*** Selected extract

# Red E-brake is lit in 1999 Nissan Sentra



## Who Am I (Dec 3, 2012)

I got a unique problem. I just bought a 1999 Nissan Sentra and whenever I tilt the ebrake slightly towards my side, it lits up red near the spedometer. I talked to my mechanic and he told me to order "Parking brake warning switch". But i can't find it anywhere. Another mechanic told me I need another sensor, BUT WHAT IS THAT SENSOR CALLED? do I even need to get a new one? because the red light is turned on even when i move the ebrake from one side to another (not necessarily up and down). maybe the sensor is misaligned?

can anybody help? thanks.

p.s. the last mechanic told me to buy a sensor and he could replace it for me for free. i just wanna buy it myself so he wont charge me 3-5x more.


----------



## smj999smj (Jan 1, 2006)

The parts called a parking brake lamp switch assy. and it's Nissan P/N: 36011-50Y10 that lists under $10. You would have to remove the center console over the parking brake mechanism to check the switch. I've seen a few that have had the bolt loosen up, but whether it's just that the bolt needs tightening or the switch needs to be replaced can't be found out until you look at it. For referance, refer to part code "36011" on the parts diagram linked below:

Part Detail


----------



## Who Am I (Dec 3, 2012)

thanks sm999smj

ironically, it stopped giving me trouble. now i dont see the break light come up anymore. i dont understand why. maybe it really was lose and now it isnt anymore. and next months it will losen up again. who knows. time will tell. ill keep the part in mind though. thanks!


----------

******
*** Dataset content

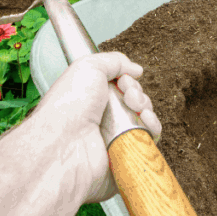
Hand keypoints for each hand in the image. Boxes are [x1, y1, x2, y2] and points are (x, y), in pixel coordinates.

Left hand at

******

> [What the task asks]: In the thread about the red parking-brake light on the 1999 Nissan Sentra, what Nissan part number does the reply give for the parking brake lamp switch assembly?

> [Solution to the problem]: 36011-50Y10